__TASK LIST__.
1. From the Spring Hill Hotel heritage listing, list every criterion under which the place is listed.
2. Continue the history section of the Spring Hill Hotel heritage listing, picking up right after its final sentence.

__SOURCE DOCUMENT__.
Segment Open

Addresses

At 100 Leichhardt Street, Spring hill, Queensland 4000

Type of place

Hotel (pub)

Period

Victorian 1860-1890

Style

Queenslander

This is an image of the local heritage place known as 'Spring Hill Hotel'

Spring Hill Hotel

Spring Hill Hotel Download Citation (pdf, 503.93 KB)

Addresses

At 100 Leichhardt Street, Spring hill, Queensland 4000

Type of place

Hotel (pub)

Period

Victorian 1860-1890

Style

Queenslander

This masonry hotel was constructed in 1875 and has been in continuous use ever since. It has been altered and adapted over the years to meet the changing needs and wants of the Spring Hill community, but remains as an illustration of the development of Spring Hill during the 1870s.

Also known as

Cairns Arms Hotel

Lot plan

L3_RP194731

Key dates

Local Heritage Place Since —

Date of Citation —

Construction

Roof: Corrugated iron;
Walls: Masonry - Render

Criterion for listing

(A) Historical; (B) Rarity; (D) Representative; (E) Aesthetic; (G) Social

Interactive mapping

City Plan Interactive Mapping

Also known as

Cairns Arms Hotel

Lot plan

L3_RP194731

Key dates

Local Heritage Place Since —

Date of Citation —

Construction

Roof: Corrugated iron;
Walls: Masonry - Render

Criterion for listing

(A) Historical; (B) Rarity; (D) Representative; (E) Aesthetic; (G) Social

Interactive mapping

City Plan Interactive Mapping

History

In 1861, John McGrath purchased nearly 2 acres of land in Spring Hill for the huge sum of £226, 8 shillings.  Land in what was considered an outer suburb, such as Wooloowin, was selling for £1 per acre.

Segment Closed

Collected data:
Segment Open

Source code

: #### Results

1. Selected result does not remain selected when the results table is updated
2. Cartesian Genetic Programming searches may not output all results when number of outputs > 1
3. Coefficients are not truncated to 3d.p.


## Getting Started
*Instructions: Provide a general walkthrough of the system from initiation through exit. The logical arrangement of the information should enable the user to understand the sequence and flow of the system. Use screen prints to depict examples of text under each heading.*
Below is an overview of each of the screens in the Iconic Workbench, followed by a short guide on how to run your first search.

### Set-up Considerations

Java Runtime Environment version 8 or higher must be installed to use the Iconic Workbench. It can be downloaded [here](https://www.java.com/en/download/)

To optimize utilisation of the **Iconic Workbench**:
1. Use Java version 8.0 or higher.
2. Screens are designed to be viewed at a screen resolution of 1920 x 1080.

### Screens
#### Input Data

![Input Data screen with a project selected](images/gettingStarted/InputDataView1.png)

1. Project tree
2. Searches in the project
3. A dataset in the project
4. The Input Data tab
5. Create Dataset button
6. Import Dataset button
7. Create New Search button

Segment Closed

__ANSWER LIST__.
1. (A) Historical; (B) Rarity; (D) Representative; (E) Aesthetic; (G) Social

2.
By 1875, Charles O’Brien was running the Cairns Arms Hotel on part of this land on the corner of Leichhardt and Little Edward Streets.  O’Brien had previously been publican of the Tattersall’s Hotel in Adelaide Street, Brisbane and at a Hotel in the Condamine.  In 1887, James Gralton took over as publican from William Albrecht.  The following year, he changed the name of the hotel to the ‘Federal’. Gralton remained the licensee until 1900.

Post Office Directories, printed annually, show that there has been a hotel on this site from 1876 – 1949. This research suggests that the hotel was built in 1875, and although it has been extended and altered over the last 128 years, it was built in the 1870s.  Photographs of the Federal Hotel from 1976 show the hotel with the same architectural features that it retains today.

The architect of the hotel is unknown.  However, Francis Holmes, an architect who worked with Richard Gailey, designed additions to the Cairns Arms Hotel in 1886.  Eight years later in 1894, Frank Longland, a Brisbane born architect who started in private practice in 1893, designed a handball court for the Federal Hotel.  Frank Longland was the younger brother of George Longland, an investor and property speculator who purchased the Federal Hotel with his older sister Charlotte and George Marshall in 1898.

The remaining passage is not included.